Abstract

Absolute resonance Raman cross sections are measured for 1,3,5-cyclo-octatriene (COT) in cyclohexane with excitation from 325 to 200 nm. These intensities and the absorption spectrum are modeled using a fully thermalized time-correlator theory to quantitate the excited-state equilibrium geometry displacements along 19 Raman-active normal modes. The resonance Raman spectra show significant intensity in low-frequency modes corresponding to planarization of the eight-membered ring. The 140 cm−1 twist-boat planarization (Δ=4.6) and the 339 cm−1 ring deformation (Δ=1.6) are particularly strong.
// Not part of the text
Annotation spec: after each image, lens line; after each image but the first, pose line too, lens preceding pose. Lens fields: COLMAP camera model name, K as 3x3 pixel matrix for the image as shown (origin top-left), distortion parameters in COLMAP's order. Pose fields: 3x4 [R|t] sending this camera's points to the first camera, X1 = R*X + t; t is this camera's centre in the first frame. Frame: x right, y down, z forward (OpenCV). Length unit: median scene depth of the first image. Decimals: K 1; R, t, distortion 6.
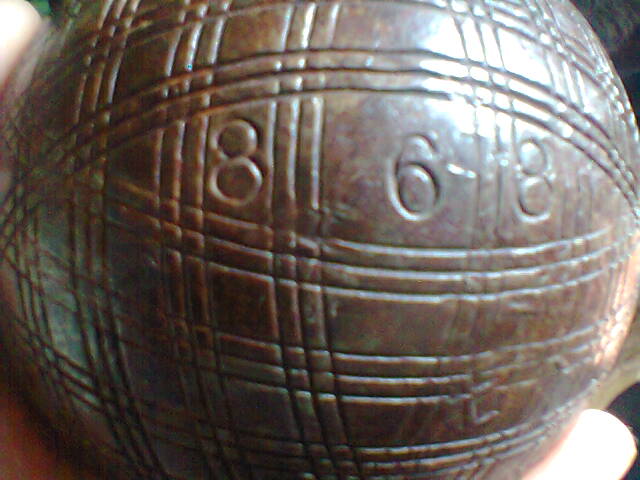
lens RADIAL K [[569.2, 0, 332.9], [0, 569.2, 239.9], [0, 0, 1]] dist [0.144306, -0.274568]
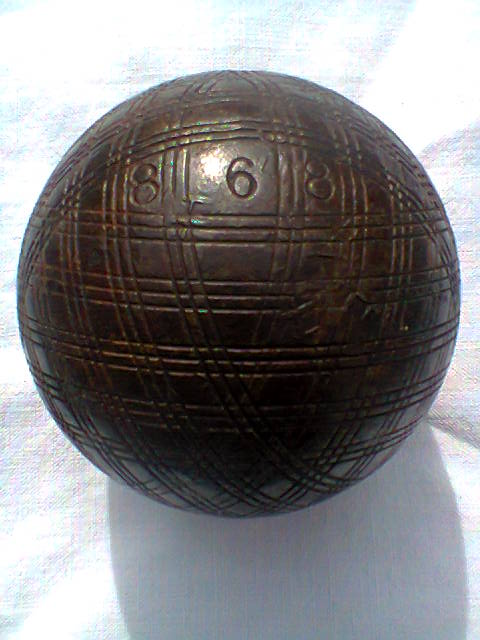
lens RADIAL K [[569.2, 0, 240.4], [0, 569.2, 321.1], [0, 0, 1]] dist [0.144306, -0.274568]
pose [[0.979298, -0.122688, -0.161007, 0.374827], [0.071378, 0.953598, -0.292501, 0.826997], [0.189422, 0.274953, 0.942613, -0.553739]]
However, no intensity is observed in modes which project onto the predicted disrotatory ring-opening motion, such as the nontotally symmetric CH2 twist fundamental or its overtone. Analysis of the fluorescence quantum yield (φF=2×10−6) gives an excited state lifetime on the order of ∼30 fs. These results show that ring planarization is the first step in the disrotatory ring opening of COT followed by rapid depopulation of the initially prepared state to a lower-lying excited electronic state upon which the actual ring opening occurs. Comparison of these results with the excited-state dynamics of other pericyclic systems suggests that pericyclic rearrangements occur only once a planar structure is established and that the bond rearrangement occurs predominantly on a low-lying, optically forbidden excited state.